Nach Angaben des Innenministers hielten sich Ende Juni dieses Jahres noch rund 1200 geduldete Roma in Baden-Württemberg auf, 3000 weniger als zum Jahresende 2004. Diesen erheblichen Rückgang führt Rech auf gewährte Aufenthaltserlaubnisse für die Geduldeten zurück.

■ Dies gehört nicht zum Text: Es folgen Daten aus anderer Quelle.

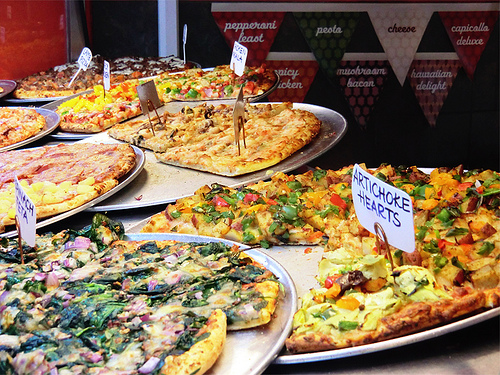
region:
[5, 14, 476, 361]
pizza pies on display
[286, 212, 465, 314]
an artichoke pizza pie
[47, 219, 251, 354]
a spinach pizza pie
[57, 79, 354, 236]
a silver round tray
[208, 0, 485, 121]
flags on the wall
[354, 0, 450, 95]
a white flag hanging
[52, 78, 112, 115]
the pineapple is yellow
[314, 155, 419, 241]
the letters are dark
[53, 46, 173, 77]
meat and cheese on the pizza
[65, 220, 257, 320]
the spinach is green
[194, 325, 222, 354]
part of a pizza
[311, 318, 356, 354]
edge of a pizza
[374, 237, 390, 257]
part of a metal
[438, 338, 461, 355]
part of a shade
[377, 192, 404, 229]
part of a letter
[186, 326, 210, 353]
part of a pizza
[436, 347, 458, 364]
part of a shade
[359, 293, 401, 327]
part of a pizza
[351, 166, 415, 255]
small white paper sign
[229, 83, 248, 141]
small white paper sign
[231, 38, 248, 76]
small white paper sign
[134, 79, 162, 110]
small white paper sign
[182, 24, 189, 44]
small white paper sign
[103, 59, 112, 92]
small white paper sign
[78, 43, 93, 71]
small white paper sign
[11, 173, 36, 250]
small white paper sign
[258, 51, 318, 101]
red colored plastic flag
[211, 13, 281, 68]
red colored plastic flag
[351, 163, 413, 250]
the sign that says "ARTICHOKE HEARTS"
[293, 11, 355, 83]
the flag that says "pesto"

Derzeit verhandeln Regierungsvertreter aus Deutschland und dem Kosovo über ein Rücknahmeabkommen. Nach SPD-Angaben haben einige Bundesländer bisher geduldete Roma mit dem Hinweis auf die drohende Abschiebung zur freiwilligen Ausreise aufgefordert. Nach Auskunft des CDU-Ministers sei in der Bund-Länder-Arbeitsgruppe „Rückführung“ vereinbart worden, mit den Rückführungen „möglichst schonend zu beginnen“ und beispielsweise Alte, Kranke, Pflegebedürftige oder alleinerziehende Mütter zunächst davon auszunehmen.

Rech erklärte aber auch: „Die Landesregierung sieht vor dem Hintergrund des Berichts des Menschenrechtskommissars des Europarats keine Veranlassung, auf die Rückführung von Angehörigen der Roma in den Kosovo zu verzichten.“ Für das Land habe aber die freiwillige Ausreise Vorrang vor der zwangsweisen Rückführung.

Die Mehrzahl der ausreisepflichtigen Personen seien im Status der Duldung verblieben, weil sie die Ausreisehindernisse selbst zu vertreten haben, etwa durch Verschleierung der Identität, Täuschung über ihre Staatsangehörigkeit oder selbst verschuldete Passlosigkeit.

Von 2007 bis Juni dieses Jahres wurden nach Angaben von Rech 16 Roma aus Baden-Württemberg in den Kosovo abgeschoben. Nur vereinzelt sei es zu freiwilligen Ausreisen gekommen. Über das Kosovo-Rückführungsprojekt würden 65 Roma aus dem Südwesten Hilfen gewährt, wie Beratung, Betreuung, Arbeitsvermittlung oder Zuschüsse für Miete, Lebensmittel, Medikamente und Einrichtung.